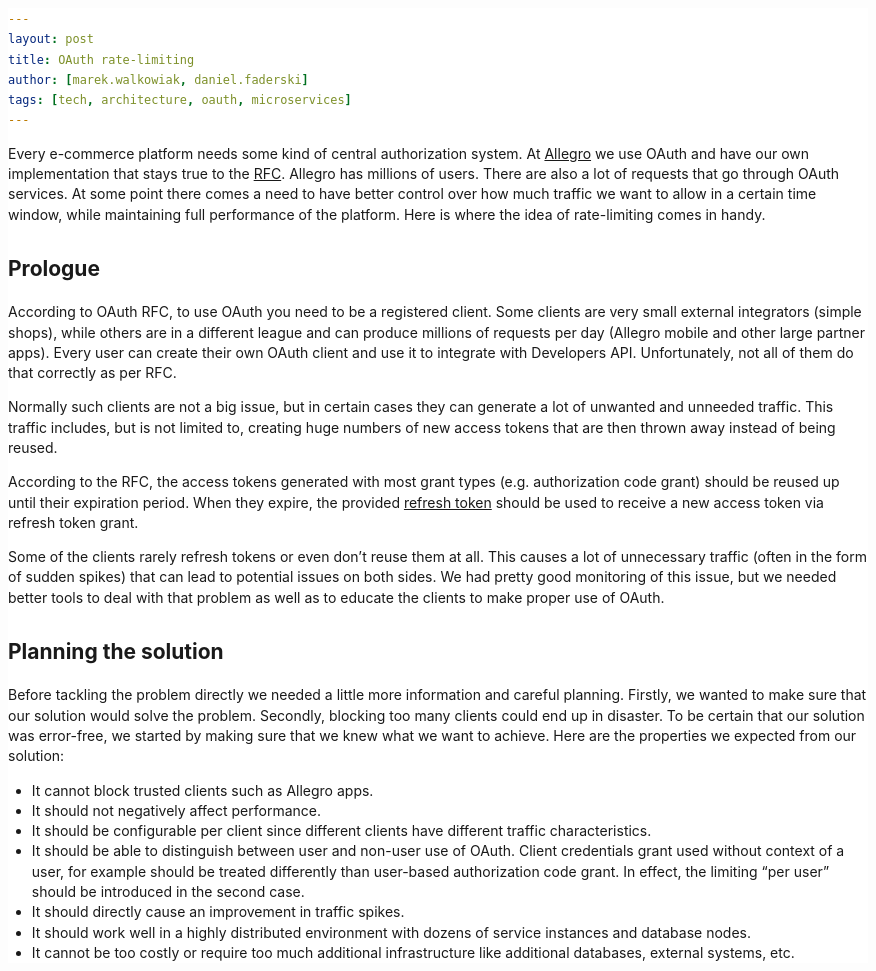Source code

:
 ```yaml
---
layout: post
title: OAuth rate-limiting
author: [marek.walkowiak, daniel.faderski]
tags: [tech, architecture, oauth, microservices]
---
```


Every e-commerce platform needs some kind of central authorization system. At [Allegro](https://allegro.tech/) we use OAuth and have our own implementation that stays true to the
[RFC](https://datatracker.ietf.org/doc/html/rfc6749). Allegro has millions of users. There are also a lot of requests that go through OAuth
services. At some point there comes a need to have better control over how much traffic we want to allow in a certain time window, while maintaining full
performance of the platform. Here is where the idea of rate-limiting comes in handy.

## Prologue

According to OAuth RFC, to use OAuth you need to be a registered client. Some clients are very small external integrators (simple shops),
while others are in a different league and can produce millions of requests per day (Allegro mobile and other large partner apps).
Every user can create their own OAuth client and use it to integrate with Developers API. Unfortunately, not all of them do that correctly as per RFC.

Normally such clients are not a big issue, but in certain cases they can generate a lot of unwanted and unneeded traffic. This traffic includes,
but is not limited to, creating huge numbers of new access tokens that are then thrown away instead of being reused.

According to the RFC, the access tokens generated with most grant types (e.g. authorization code grant) should be reused up until their expiration period.
When they expire, the provided [refresh token](https://datatracker.ietf.org/doc/html/rfc6749#section-1.5) should be used to receive a new access token via
refresh token grant.

Some of the clients rarely refresh tokens or even don’t reuse them at all. This causes a lot of unnecessary traffic (often in the form of sudden spikes)
that can lead to potential issues on both sides. We had pretty good monitoring of this issue,
but we needed better tools to deal with that problem as well as to educate the clients to make proper use of OAuth.

## Planning the solution

Before tackling the problem directly we needed a little more information and careful planning. Firstly, we wanted to make sure that our solution would solve
the problem. Secondly, blocking too many clients could end up in disaster. To be certain that our solution was error-free, we started by making sure that we
knew what we want to achieve. Here are the properties we expected from our solution:

- It cannot block trusted clients such as Allegro apps.
- It should not negatively affect performance.
- It should be configurable per client since different clients have different traffic characteristics.
- It should be able to distinguish between user and non-user use of OAuth. Client credentials grant used without context of a user, for example
should be treated differently than user-based authorization code grant. In effect, the limiting “per user” should be introduced in the second case.
- It should directly cause an improvement in traffic spikes.
- It should work well in a highly distributed environment with dozens of service instances and database nodes.
- It cannot be too costly or require too much additional infrastructure like additional databases, external systems, etc.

§ ASSIGNMENT
Please write out every record above exactly, but leave the pictures out.

§ OUTPUT FOR THIS EXERCISE
Source code

:
 ```yaml
---
layout: post
title: OAuth rate-limiting
author: [marek.walkowiak, daniel.faderski]
tags: [tech, architecture, oauth, microservices]
---
```


Every e-commerce platform needs some kind of central authorization system. At [Allegro](https://allegro.tech/) we use OAuth and have our own implementation that stays true to the
[RFC](https://datatracker.ietf.org/doc/html/rfc6749). Allegro has millions of users. There are also a lot of requests that go through OAuth
services. At some point there comes a need to have better control over how much traffic we want to allow in a certain time window, while maintaining full
performance of the platform. Here is where the idea of rate-limiting comes in handy.

## Prologue

According to OAuth RFC, to use OAuth you need to be a registered client. Some clients are very small external integrators (simple shops),
while others are in a different league and can produce millions of requests per day (Allegro mobile and other large partner apps).
Every user can create their own OAuth client and use it to integrate with Developers API. Unfortunately, not all of them do that correctly as per RFC.

Normally such clients are not a big issue, but in certain cases they can generate a lot of unwanted and unneeded traffic. This traffic includes,
but is not limited to, creating huge numbers of new access tokens that are then thrown away instead of being reused.

According to the RFC, the access tokens generated with most grant types (e.g. authorization code grant) should be reused up until their expiration period.
When they expire, the provided [refresh token](https://datatracker.ietf.org/doc/html/rfc6749#section-1.5) should be used to receive a new access token via
refresh token grant.

Some of the clients rarely refresh tokens or even don’t reuse them at all. This causes a lot of unnecessary traffic (often in the form of sudden spikes)
that can lead to potential issues on both sides. We had pretty good monitoring of this issue,
but we needed better tools to deal with that problem as well as to educate the clients to make proper use of OAuth.

## Planning the solution

Before tackling the problem directly we needed a little more information and careful planning. Firstly, we wanted to make sure that our solution would solve
the problem. Secondly, blocking too many clients could end up in disaster. To be certain that our solution was error-free, we started by making sure that we
knew what we want to achieve. Here are the properties we expected from our solution:

- It cannot block trusted clients such as Allegro apps.
- It should not negatively affect performance.
- It should be configurable per client since different clients have different traffic characteristics.
- It should be able to distinguish between user and non-user use of OAuth. Client credentials grant used without context of a user, for example
should be treated differently than user-based authorization code grant. In effect, the limiting “per user” should be introduced in the second case.
- It should directly cause an improvement in traffic spikes.
- It should work well in a highly distributed environment with dozens of service instances and database nodes.
- It cannot be too costly or require too much additional infrastructure like additional databases, external systems, etc.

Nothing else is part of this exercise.